LMCSC Package#

The LMCSC (Language Model for Chinese Spelling Check) package provides a way to convert a Chinese Language Model into a Chinese Spelling Check Model without any extra training.

Table of Contents#

Corrector#

The LMCorrector module contains the LMCorrector class, which is the main interface for text correction. It utilizes beam search with distortion probabilities to correct input text based on pretrained language models.

Generation Function#

The Generation module provides functionality for text generation using language models with distortion-guided beam search. It extends standard beam search by incorporating distortion probabilities and observed sequences.

Model#

The Model module includes various language model implementations used in the LMCSC system. It provides a base LMModel class and specific implementations for different model architectures such as Qwen, Llama, Baichuan, InternLM2, and UER.

ObservationGenerator#

The ObservationGenerator module contains classes for generating and managing observations during the beam search process. It includes the BaseObversationGenerator abstract class and the NextObversationGenerator concrete implementation.

Streamer#

The Streamer module provides functionality for streaming the output of beam search during text generation.
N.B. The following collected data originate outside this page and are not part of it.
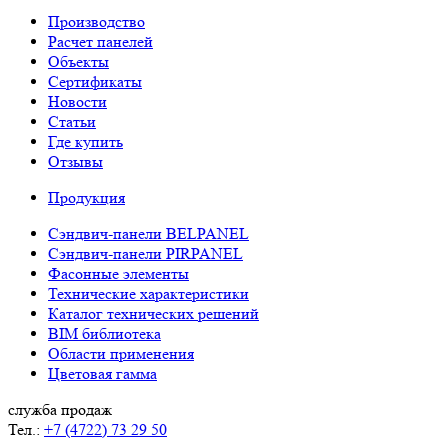
Производство
Расчет панелей
Объекты
Сертификаты
Новости
Статьи
Где купить
Отзывы
Продукция
Сэндвич-панели BELPANEL
Сэндвич-панели PIRPANEL
Фасонные элементы
Технические характеристики
Каталог технических решений
BIM библиотека
Области применения
Цветовая гамма
служба продаж
Тел.:
+7 (4722) 73 29 50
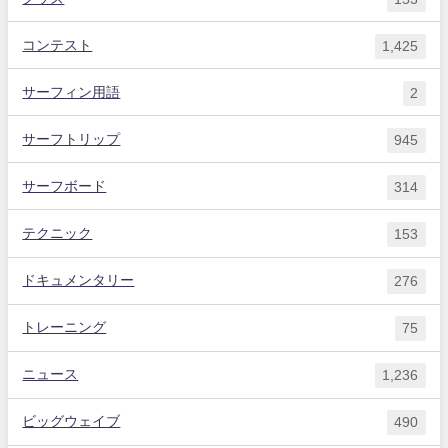
コンテスト
1,425
サーフィン用語
2
サーフトリップ
945
サーフボード
314
テクニック
153
ドキュメンタリー
276
トレーニング
75
ニュース
1,236
ビッグウェイブ
490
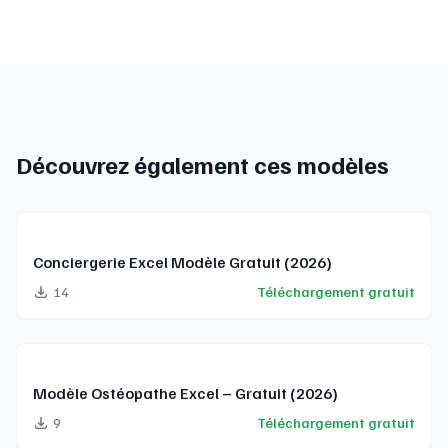
Découvrez également ces modèles
Conciergerie Excel Modèle Gratuit (2026)
14
Téléchargement gratuit
Modèle Ostéopathe Excel – Gratuit (2026)
9
Téléchargement gratuit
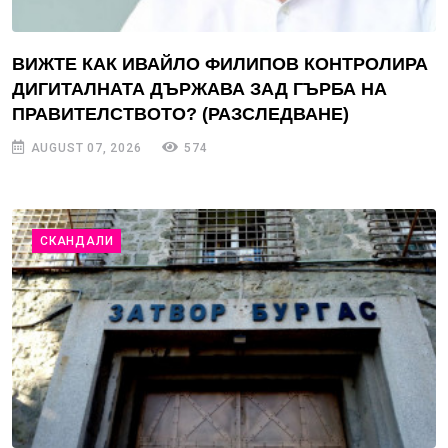
ВИЖТЕ КАК ИВАЙЛО ФИЛИПОВ КОНТРОЛИРА
ДИГИТАЛНАТА ДЪРЖАВА ЗАД ГЪРБА НА
ПРАВИТЕЛСТВОТО? (РАЗСЛЕДВАНЕ)
AUGUST 07, 2026
574
СКАНДАЛИ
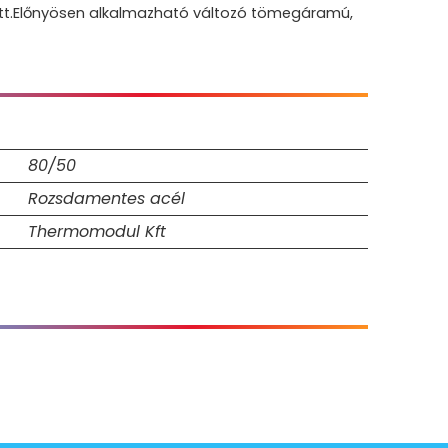
özött.Előnyösen alkalmazható változó tömegáramú,
80/50
Rozsdamentes acél
Thermomodul Kft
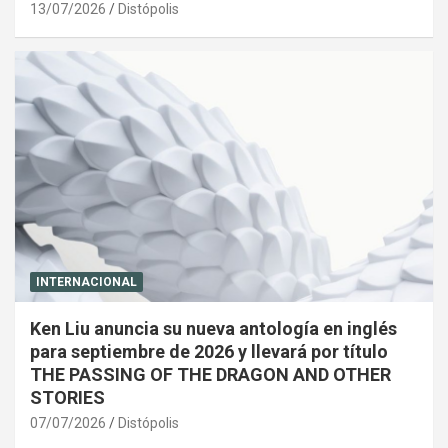
13/07/2026
Distópolis
INTERNACIONAL
Ken Liu anuncia su nueva antología en inglés
para septiembre de 2026 y llevará por título
THE PASSING OF THE DRAGON AND OTHER
STORIES
07/07/2026
Distópolis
It includes the BeamStreamer class, which handles beam search output streaming.

TransformationType#

The TransformationType module contains the TransformationType class, which is responsible for handling various types of transformations on input sequences, particularly for Chinese text.

These modules work together to provide a powerful and flexible system for text correction and generation, with a focus on handling Chinese text and incorporating advanced language models.